Arrange every text line in the rows below as a JSON list of strings, one string per line. Leave out blank lines and the pictures.

[Supplied records]
______________________________
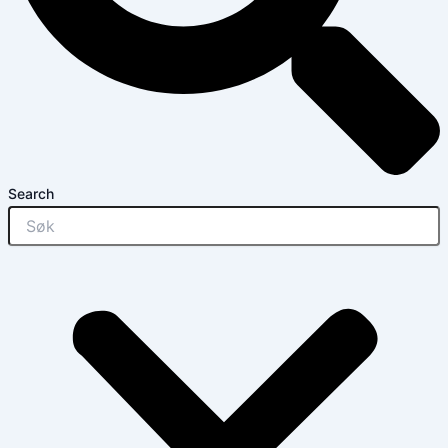
Search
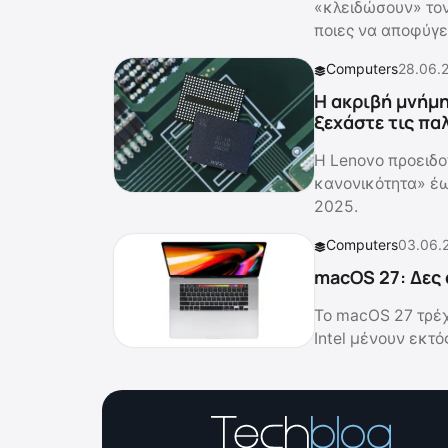
«κλειδώσουν» τον
ποιες να αποφύγε
Computers
28.06.
Η ακριβή μνήμη
ξεχάστε τις παλ
Η Lenovo προειδο
κανονικότητα» έω
2025.
Computers
03.06.
macOS 27: Δες 
Το macOS 27 τρέχ
Intel μένουν εκτό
______________________________
[Finished exercise]
[
  "Search",
  "«κλειδώσουν» τον",
  "ποιες να αποφύγε",
  "Computers",
  "28.06.",
  "Η ακριβή μνήμη",
  "ξεχάστε τις παλ",
  "Η Lenovo προειδο",
  "κανονικότητα» έω",
  "2025.",
  "Computers",
  "03.06.",
  "macOS 27: Δες ",
  "Το macOS 27 τρέχ",
  "Intel μένουν εκτό"
]